Something happens during the adolescent years, and suddenly dress and grooming take on a new importance. Most teenagers quickly become fashion “experts,” dismissing their parents’ suggestions. They develop their own sense of style, which identifies them socially amongst their peers. What often happens to special needs kids, however, is that they have no idea how to fit in fashion-wise. They wear whatever Mom dresses them in, and don’t know any better. They stand out as odd-balls, “rejects,” and “losers.”
Calling All Parents!
Parents, this is where you come in. Now pay attention, please! If you send your disabled son to school with high-waisted pants that reach up to his armpits, or your daughter with mismatched clothes and messy hair, you are failing him or her. (Okay, I’m exaggerating, but at least I’ve got your attention.) Your teen has no chance, whatsoever, of being accepted by his peers if he stands out so miserably. Looking “right” can help your child avoid bullying.
Now I’m not suggesting that you spend two thousand dollars on a new wardrobe for your kid. I’m on a budget, just like you are. But if you save up and buy just a couple of “cool” outfits, you would be making an amazing investment in your child’s social future. And if you do a little research, you can find reasonably priced stores.

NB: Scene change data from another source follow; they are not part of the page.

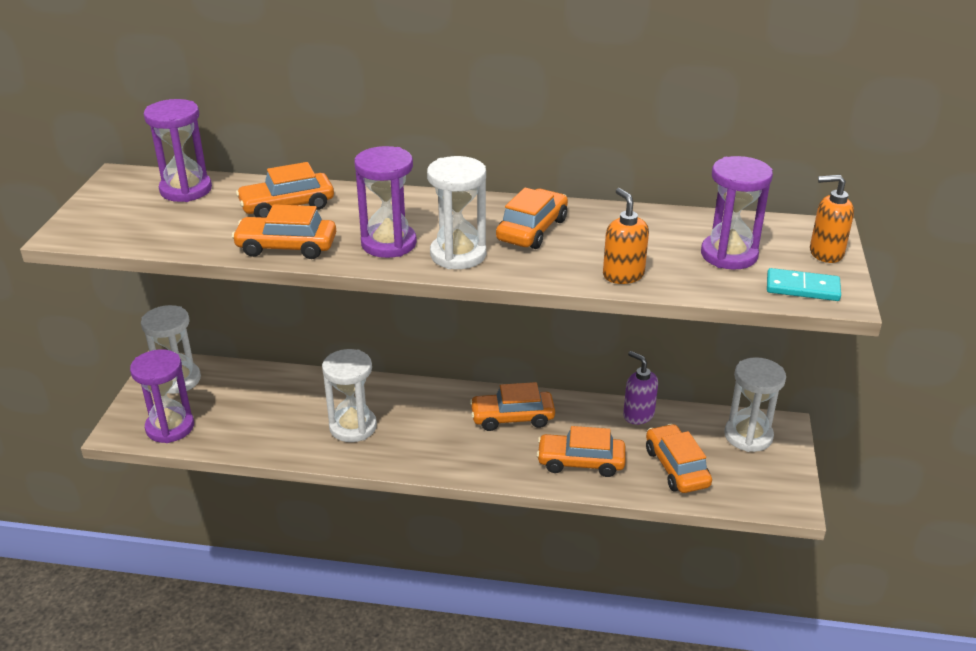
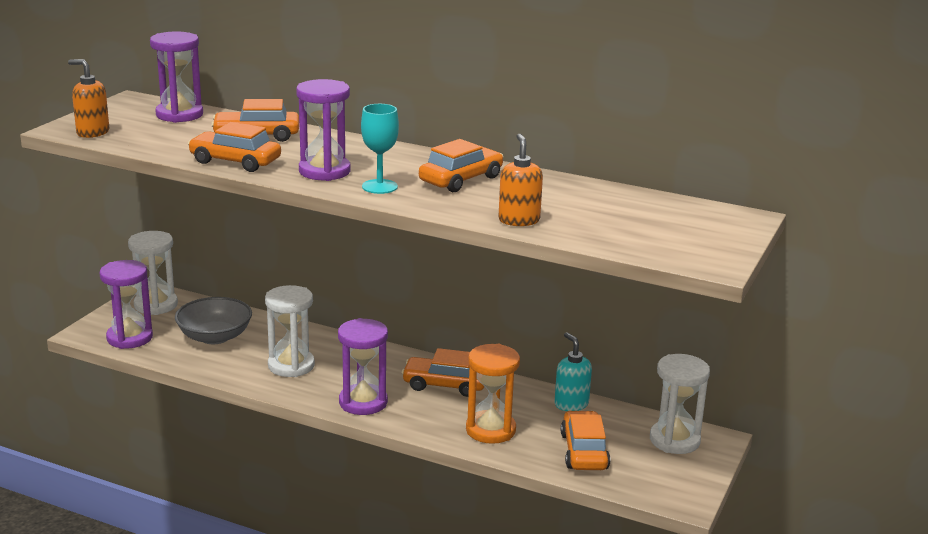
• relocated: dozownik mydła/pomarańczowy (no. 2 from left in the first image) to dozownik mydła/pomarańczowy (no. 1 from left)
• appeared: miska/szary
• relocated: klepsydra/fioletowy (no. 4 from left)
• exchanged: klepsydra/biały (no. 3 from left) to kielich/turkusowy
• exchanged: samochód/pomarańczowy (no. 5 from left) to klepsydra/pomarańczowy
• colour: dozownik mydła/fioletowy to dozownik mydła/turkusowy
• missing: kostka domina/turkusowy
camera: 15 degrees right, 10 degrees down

But I don’t know the current teen styles!
Clothing – Get a teen fashion advisor. In fact, I think you should do this even if you think you know the trends. (It’s likely you’re wrong.) Do some looking around and find a teenager who has good fashion-sense. A teen who attends your child’s school would be ideal. If your child doesn’t have a fashion-conscious sibling, contact a niece or nephew, family friend, or peer tutor recommended by the school, etc. (But make sure it’s a socially-accepted teen.) Invite him or her to go out on a shopping trip. Bring your son or daughter along, and have the teen assist you in outfitting him properly. The goal is not to make your child stand out as an over-dressed choir boy, but to “fit in” with what the other kids are wearing.
Haircut – Is your child’s haircut up-to-date with current trends? Or are you putting a bowl over his head and getting out the family razor? Take your child to a trendy salon, and ask a hairdresser for advice. The younger the hairdresser, the more likely it is she’ll know the standard teen hairstyles. You can also watch a few teen T.V. shows, or buy a couple teen magazines and pay close attention to the styles you see.
Hygiene – If your child has dirty ears, greasy hair, or a strange “odor,” she is going to be a target of ridicule. Make sure you teach your child to bathe or shower daily, brush his teeth, use deodorant, use q-tips, and change his underwear. It sounds obvious, but I have observed over the years that some of the students in my son’s special needs classes have looked very unkempt. I have wondered how those kids’ parents could let them face the world that way.
Fortunately for me, my autistic son attends a junior high where uniforms are worn. Phew! That takes a load off. However, I still have to check his zipper, his collar, and remind him about brushing his teeth.
Parents, don’t forget about these crucial aspects of teenage years. Don’t leave your child in a hopeless social predicament. Make sure he or she is clean, neat, and in style!